Bhat Rohit, Adam Amna T, Lee Jungeun Jasmine, Gasiewicz Thomas A, Henry Ellen C, Rotella David P
Department of Chemistry and Biochemistry, Montclair State University, Montclair, NJ 07043, United States.
Department of Environmental Medicine, University of Rochester Medical Center, Rochester, NY 14642, United States.
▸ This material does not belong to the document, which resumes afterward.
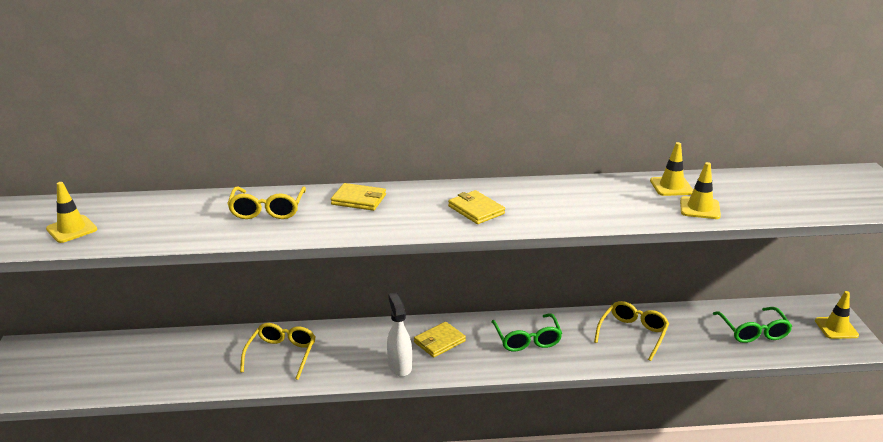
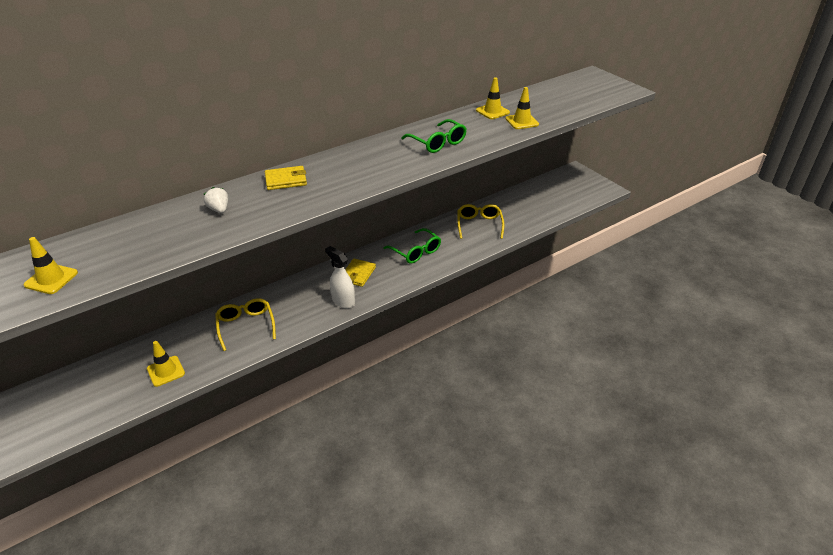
camera: 30 degrees left, 10 degrees up
(267, 210) = (219, 210): yellow glasses -> white strawberry
(476, 210) = (381, 163): yellow wallet -> none
(753, 332) = (546, 199): green glasses -> green glasses (438, 143)
(836, 328) = (588, 182): yellow traffic cone -> yellow traffic cone (166, 371)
Bioorg Med Chem Lett. 2014 May 15;24(10):2263-6. doi: 10.1016/j.bmcl.2014.03.088. Epub 2014 Apr 4.
(-)-Epigallocatechin gallate (EGCG) is the major flavonoid of green tea and has been widely explored for a range of biological activities including anti-infective, anti-inflammatory, anti-cancer, and neuroprotection. Existing structure-activity data for EGCG has been largely limited to exploration of simple ethers and hydroxyl deletion. EGCG has poor drug-like properties because of multiple phenolic hydroxyl moieties and a metabolically labile ester. This work reports a substantial expansion of structure-activity understanding by exploring a range of semi-synthetic and synthetic derivatives with ester replacements and variously substituted aromatic and alicyclic groups containing more drug-like substituents. Structure-activity relationships for these molecules were obtained for Hsp90 inhibition. The results indicate that amide and sulfonamide linkers are suitable ester replacements. Hydroxylated aromatic rings and the cis-stereochemistry in EGCG are not essential for Hsp90 inhibition. Selected analogs in this series are more potent than EGCG in a luciferase refolding assay for Hsp90 activity.
(-)-表没食子儿茶素没食子酸酯(EGCG)是绿茶中的主要黄酮类化合物,已被广泛研究其一系列生物活性,包括抗感染、抗炎、抗癌和神经保护作用。现有的EGCG结构-活性数据在很大程度上局限于对简单醚类和羟基缺失的探索。由于多个酚羟基部分和代谢不稳定的酯,EGCG具有较差的类药性质。这项工作通过探索一系列具有酯替代物以及含有更多类药取代基的各种取代芳香族和脂环族基团的半合成和合成衍生物,报告了对结构-活性理解的大幅扩展。获得了这些分子对热休克蛋白90(Hsp90)抑制的构效关系。结果表明,酰胺和磺酰胺连接体是合适的酯替代物。EGCG中的羟基化芳香环和顺式立体化学对于Hsp90抑制并非必不可少。在用于Hsp90活性的荧光素酶重折叠试验中,该系列中选定的类似物比EGCG更有效。